┌─ Fragmento seleccionado

Por Ernesto Camou Healy
En estos días se ha agudizado el ya antiguo pleito entre Israel y los moradores de la Franja de Gaza. El problema es arcaico y complejo, resulta difícil lograr un compromiso que respete la dignidad de los querellantes y se les haga justicia.
Después de la Segunda Guerra Mundial se concedió al pueblo judío un territorio en el cual constituir un Estado nacional. Parecía de justicia que volvieran a aquella región que, dice la Biblia, Dios les había prometido y a la cual Moisés guió al pueblo desde que huyeron de Egipto. Se trata de una saga que se remonta varios miles de años atrás. En ese entonces, narran las leyendas, el pueblo elegido tuvo que luchar por ocupar esa tierra prometida. No era una comarca inhabitada. Esa muchedumbre errante que venía del Sinaí tuvo que pelear contra los habitantes originales y subyugarlos para acceder a la promesa.

└─
┌─ Extractos de datos

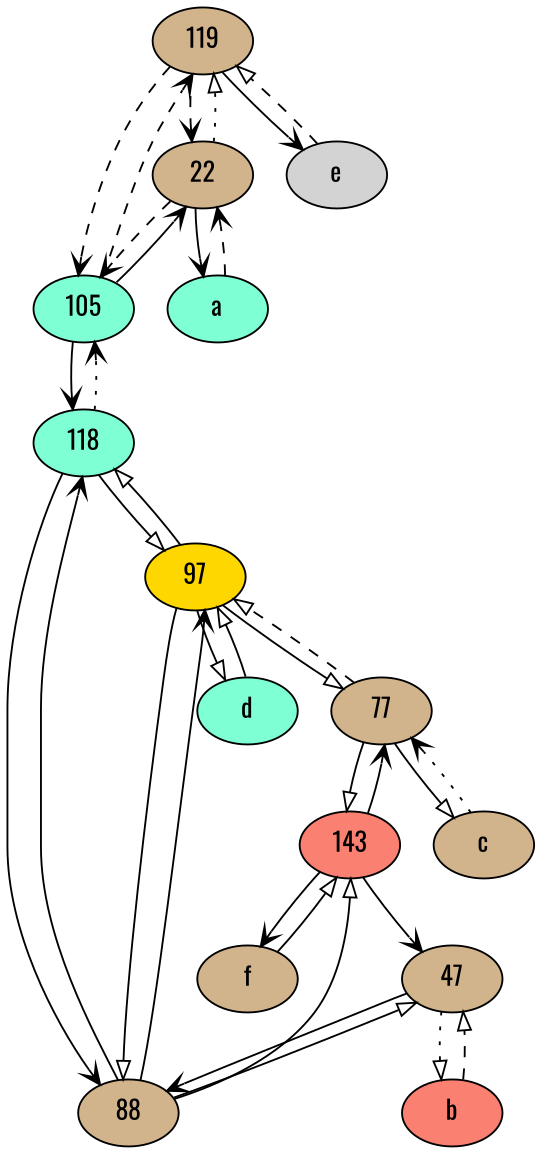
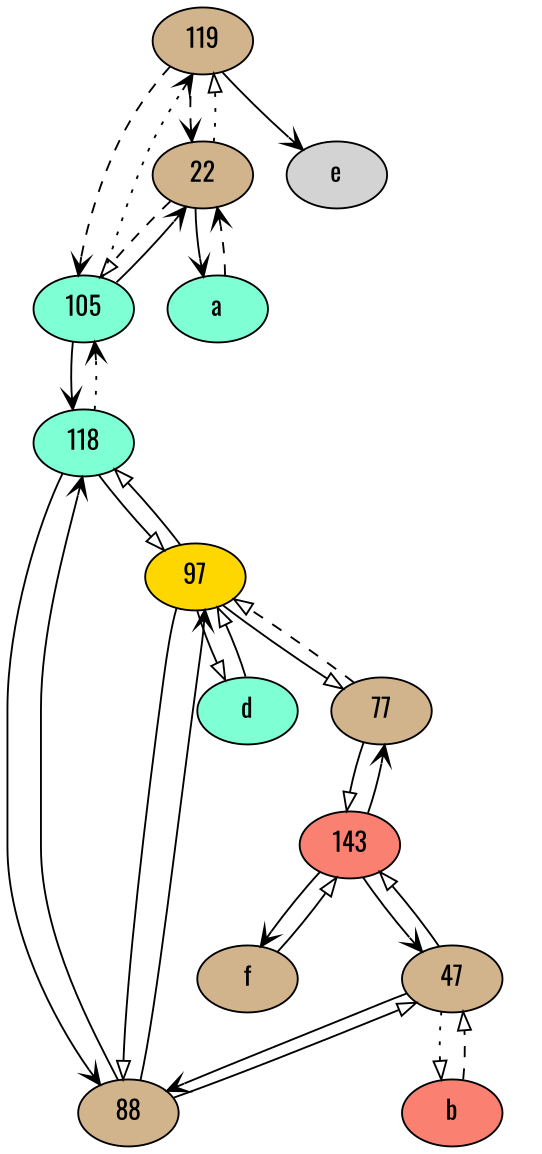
  digraph {
    fontname=Oswald
    node [fillcolor=tan fontname=Oswald style=filled]
    edge [arrowhead=vee fontname=Oswald style=solid]
    119
    22
    e [fillcolor=lightgrey]
    105 [fillcolor=aquamarine]
    a [fillcolor=aquamarine]
    118 [fillcolor=aquamarine]
    b [fillcolor=salmon]
    47
    143 [fillcolor=salmon]
    88
    d [fillcolor=aquamarine]
    n12 [fillcolor=gold label=97]
    n13 [label=77]
-   c
    f
    119 -> 22 [style=dashed]
    119 -> e
    119 -> 105 [style=dashed]
    22 -> 119 [arrowhead=onormal style=dotted]
-   22 -> 105 [style=dashed]
+   22 -> 105 [arrowhead=onormal style=dashed]
    22 -> a
-   e -> 119 [arrowhead=onormal style=dashed]
-   105 -> 119 [style=dashed]
+   105 -> 119 [style=dotted]
    105 -> 22
    105 -> 118
    a -> 22 [style=dashed]
    118 -> 105 [style=dotted]
    118 -> 88
    118 -> n12 [arrowhead=onormal]
    b -> 47 [arrowhead=onormal style=dashed]
    47 -> b [arrowhead=onormal style=dotted]
-   88 -> 143 [arrowhead=onormal]
+   47 -> 143 [arrowhead=onormal]
    47 -> 88
    143 -> 47
    143 -> n13
    143 -> f
    88 -> 118
    88 -> 47 [arrowhead=onormal]
    88 -> n12
    d -> n12 [arrowhead=onormal]
    n12 -> 118 [arrowhead=onormal]
    n12 -> 88 [arrowhead=onormal]
    n12 -> d [arrowhead=onormal]
    n12 -> n13 [arrowhead=onormal]
    n13 -> 143 [arrowhead=onormal]
    n13 -> n12 [arrowhead=onormal style=dashed]
-   n13 -> c [arrowhead=onormal]
-   c -> n13 [style=dotted]
    f -> 143 [arrowhead=onormal]
  }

└─

__Qué elaborar__. Reproduce completo y sin ningún cambio el fragmento sobre el conflicto entre Israel y la Franja de Gaza.

__Respuesta__.
Por Ernesto Camou Healy
En estos días se ha agudizado el ya antiguo pleito entre Israel y los moradores de la Franja de Gaza. El problema es arcaico y complejo, resulta difícil lograr un compromiso que respete la dignidad de los querellantes y se les haga justicia.
Después de la Segunda Guerra Mundial se concedió al pueblo judío un territorio en el cual constituir un Estado nacional. Parecía de justicia que volvieran a aquella región que, dice la Biblia, Dios les había prometido y a la cual Moisés guió al pueblo desde que huyeron de Egipto. Se trata de una saga que se remonta varios miles de años atrás. En ese entonces, narran las leyendas, el pueblo elegido tuvo que luchar por ocupar esa tierra prometida. No era una comarca inhabitada. Esa muchedumbre errante que venía del Sinaí tuvo que pelear contra los habitantes originales y subyugarlos para acceder a la promesa.